▶ [Required work]
Please copy each of the records below word for word, keeping every line unchanged.

Chart interpretation exercises:
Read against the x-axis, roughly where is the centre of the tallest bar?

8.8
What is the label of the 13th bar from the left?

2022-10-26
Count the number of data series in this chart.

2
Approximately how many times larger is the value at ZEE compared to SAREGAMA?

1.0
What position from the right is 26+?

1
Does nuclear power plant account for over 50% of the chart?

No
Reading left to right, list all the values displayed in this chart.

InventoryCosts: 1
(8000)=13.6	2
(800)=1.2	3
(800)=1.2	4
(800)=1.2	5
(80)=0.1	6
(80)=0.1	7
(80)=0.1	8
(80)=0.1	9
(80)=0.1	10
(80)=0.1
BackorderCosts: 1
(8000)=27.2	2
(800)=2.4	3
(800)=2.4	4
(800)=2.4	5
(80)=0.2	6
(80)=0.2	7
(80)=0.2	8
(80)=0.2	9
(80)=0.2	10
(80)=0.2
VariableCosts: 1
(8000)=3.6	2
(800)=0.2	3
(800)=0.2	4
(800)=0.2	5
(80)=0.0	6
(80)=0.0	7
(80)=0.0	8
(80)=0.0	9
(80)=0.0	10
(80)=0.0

▶ [Finished task]
Read against the x-axis, roughly where is the centre of the tallest bar?

8.8
What is the label of the 13th bar from the left?

2022-10-26
Count the number of data series in this chart.

2
Approximately how many times larger is the value at ZEE compared to SAREGAMA?

1.0
What position from the right is 26+?

1
Does nuclear power plant account for over 50% of the chart?

No
Reading left to right, list all the values displayed in this chart.

InventoryCosts: 1
(8000)=13.6	2
(800)=1.2	3
(800)=1.2	4
(800)=1.2	5
(80)=0.1	6
(80)=0.1	7
(80)=0.1	8
(80)=0.1	9
(80)=0.1	10
(80)=0.1
BackorderCosts: 1
(8000)=27.2	2
(800)=2.4	3
(800)=2.4	4
(800)=2.4	5
(80)=0.2	6
(80)=0.2	7
(80)=0.2	8
(80)=0.2	9
(80)=0.2	10
(80)=0.2
VariableCosts: 1
(8000)=3.6	2
(800)=0.2	3
(800)=0.2	4
(800)=0.2	5
(80)=0.0	6
(80)=0.0	7
(80)=0.0	8
(80)=0.0	9
(80)=0.0	10
(80)=0.0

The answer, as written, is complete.